"So what?" you might ask.
Well, one hundred years ago such things were merely dreams and fantasies. A lot can happen in 100 years. And look at what has happened in 5,000 years! And that's only 50 one hundred year cycles. Five billion years is one million 5,000 year cycles.
And yet there are some scientists who apparently have nothing better to do with their time on this planet than lament the inevitable global warming extraordinaire and pondering the solution.
If nature is left to its own devices, about 7.59 billion years from now Earth will be dragged from its orbit by an engorged red Sun and spiral to a rapid vaporous death. That is the forecast according to new calculations by a pair of astronomers, Klaus-Peter Schroeder of the University of Guanajuato in Mexico and Robert Connon Smith of the University of Sussex in England.
And while our planet may be consumed by the dying sun in 7.59 billion years, life will cease to exist in a mere 5 billion years as springtime heads for Neptune. In about a billion years our own oceans will begin making lobster dinner.
About a billion years from now, the Sun will be 10 percent brighter. Oceans on Earth will boil away. The Sun will run out of hydrogen fuel in its core about 5.5 billion years from now and start burning hydrogen in the surrounding layers. As a result, the core will shrink and the outer layers will rapidly expand as the Sun transforms itself into a red giant.

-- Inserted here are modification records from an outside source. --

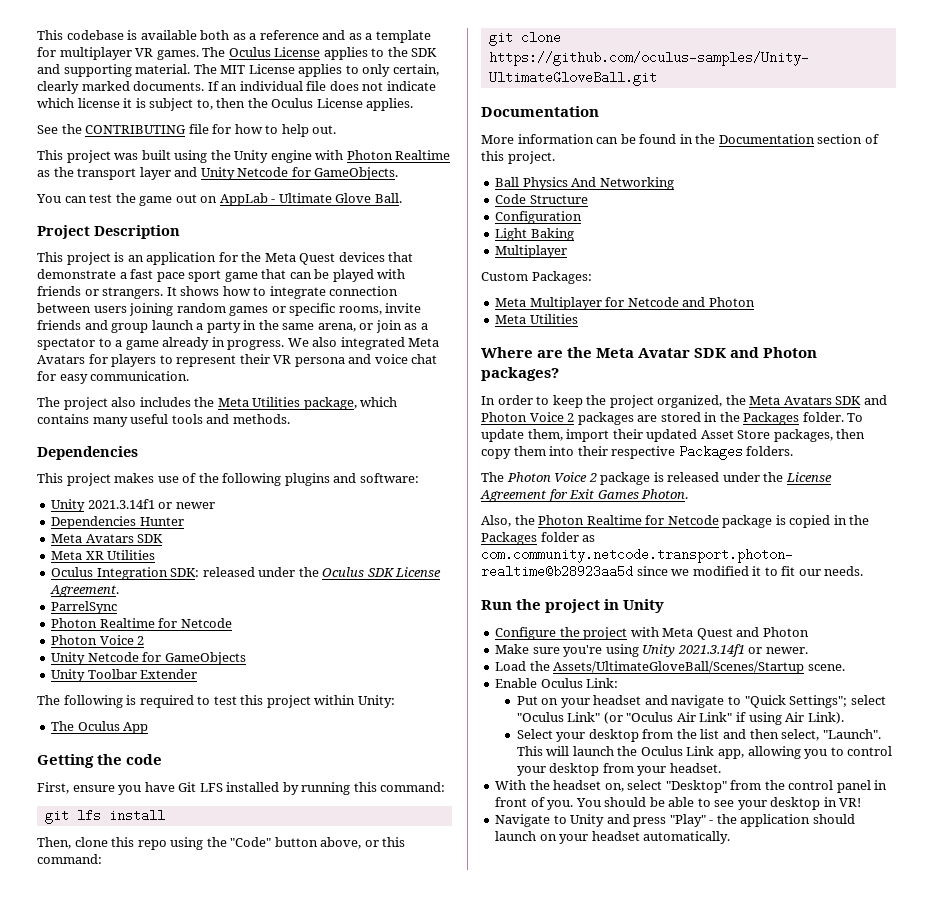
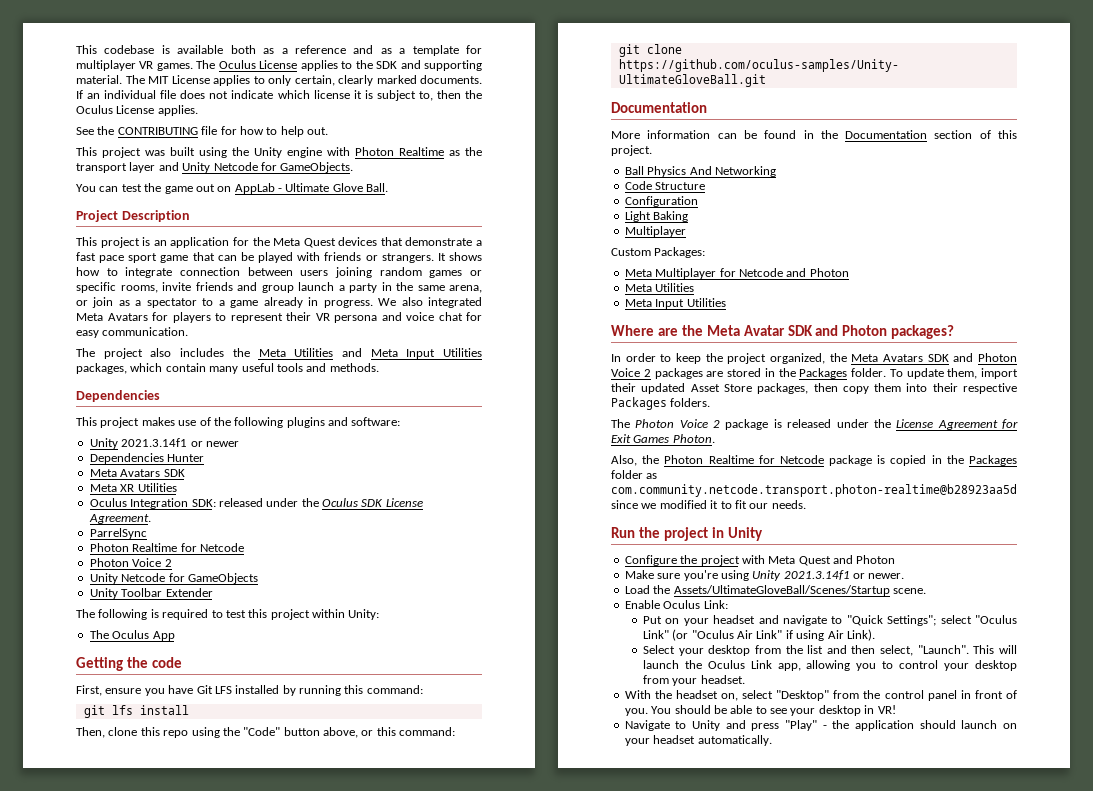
[303,397,398,410] [37,414,89,424] package, which contains -> [341,348,482,359] [76,363,206,374] and Meta Input Utilities packages, which contain
(578, 319) none -> [624,298,726,309] // Meta Input Utilities

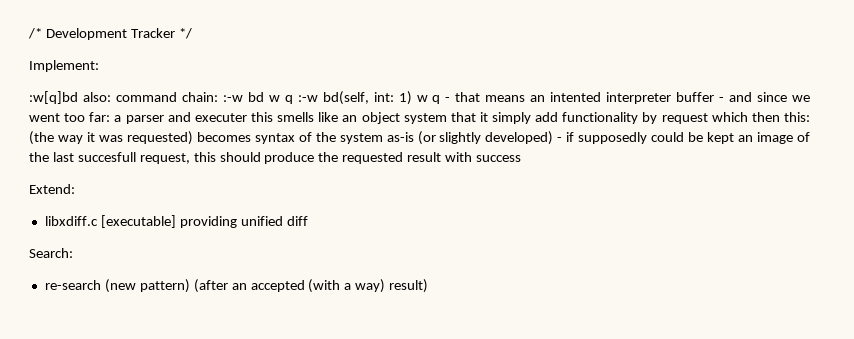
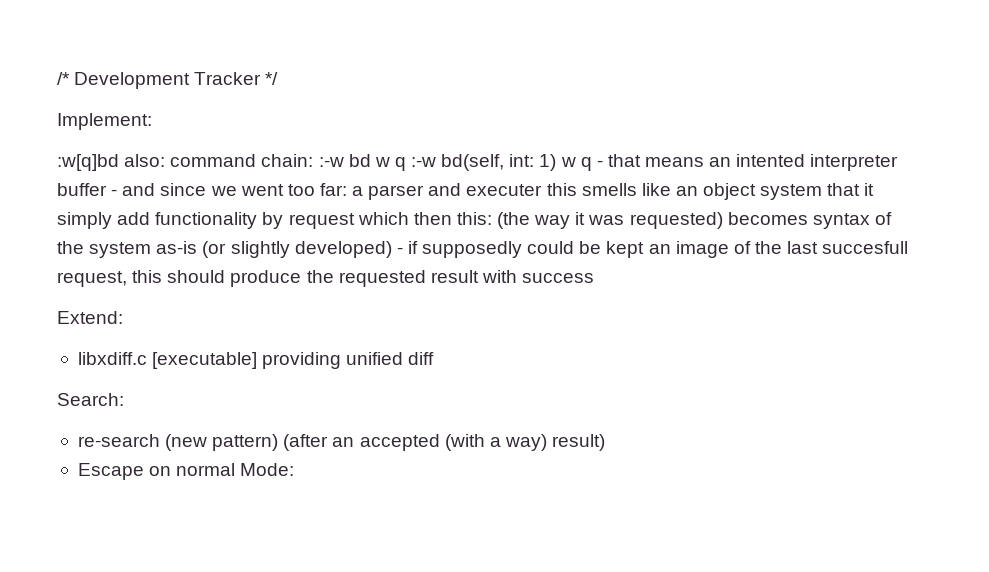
(429, 286) none -> [77,463,295,480] // Escape on normal Mode:

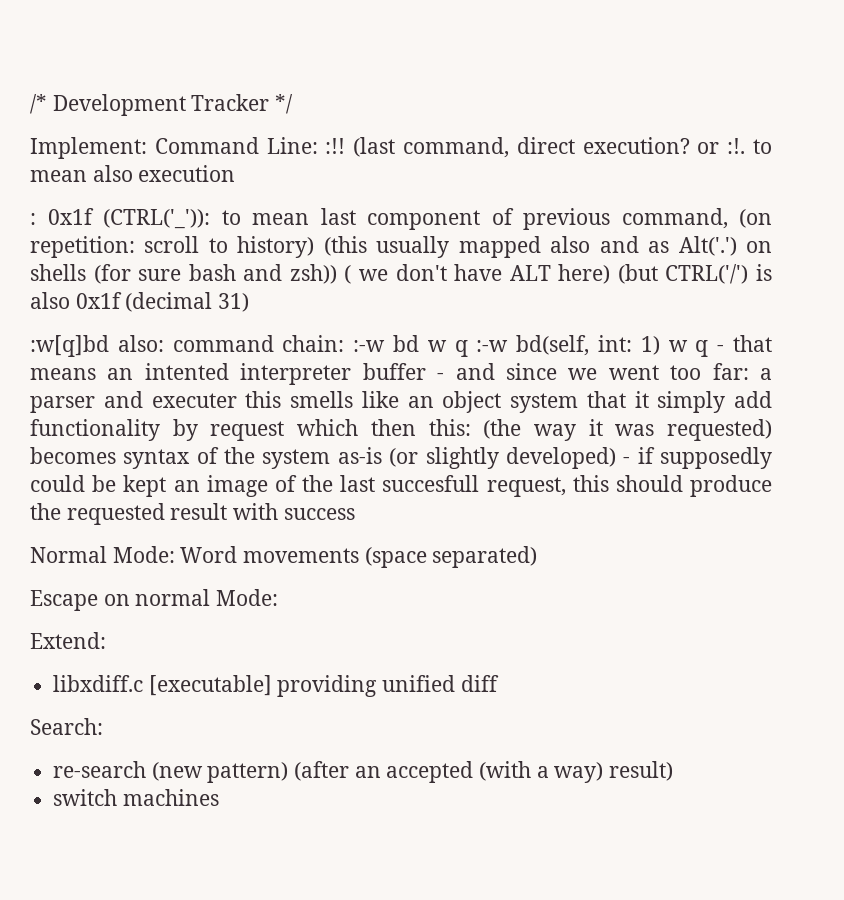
(152, 121) none -> [154,137,772,158] [30,165,236,182] [30,208,772,230] [30,236,773,258] [30,264,772,284] [30,292,250,312] Command Line: :!! (last command, direct execution? or :!. to mean also execution // : 0x1f (CTRL('_')): to mean last component of previous command, (on repetition: scroll to history) (this usually mapped also and as Alt('.') on shells (for sure bash and zsh)) ( we don't have ALT here) (but CTRL('/') is also 0x1f (decimal 31)
(595, 278) none -> [30,546,538,568] [30,589,279,611] // Normal Mode: Word movements (space separated) // Escape on normal Mode:
[77,463,295,480] Escape on normal Mode: -> [53,789,219,806] switch machines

The heat from this death rattle will transform the solar system; it will briefly be springtime in the Kuiper Belt out beyond Neptune. Mercury and Venus will surely be swallowed, but the Earth’s fate has always been more uncertain.
So, one billion years is only 200,000 of those 5,000 year cycles. We'd better get busy on a solution.
Dr. Smith called the new result “a touch depressing” in a series of e-mail messages. But “looked at another way,” he added, “it is an incentive to do something about finding ways to leave our planet and colonize other areas in the galaxy.”
Depressing? Really? Do these scientists read much about what's going on in the world in the here and now? Darfur anyone? Iraq?
Another option, Dr. Smith said, is to engage in some large-scale high-stakes engineering.
In the same way that space probes can get a trajectory boost by playing gravitational billiards with Venus or Jupiter to gain speed and get farther out in space, so the Earth could engineer regular encounters with a comet or asteroid, thus raising its orbit and getting farther from the Sun, according to a paper in 2001 by Don Korycansky and Gregory Laughlin of the University of California, Santa Cruz, and Fred Adams of the University of Michigan.
Dr. Laughlin said that when their paper first came out, they were praised by the radio host Rush Limbaugh and other conservatives for forward thinking.
Wow. I had no idea Rush Limbaugh was so out there with his "forward thinking." To hell with all our current problems; we need to be figuring out how to get off this future cinder block now! Time's a wastin.'
Meanwhile, speaking of fired up, roll me a fat one of whatever those scientists are having. Sounds like a ton of laughs.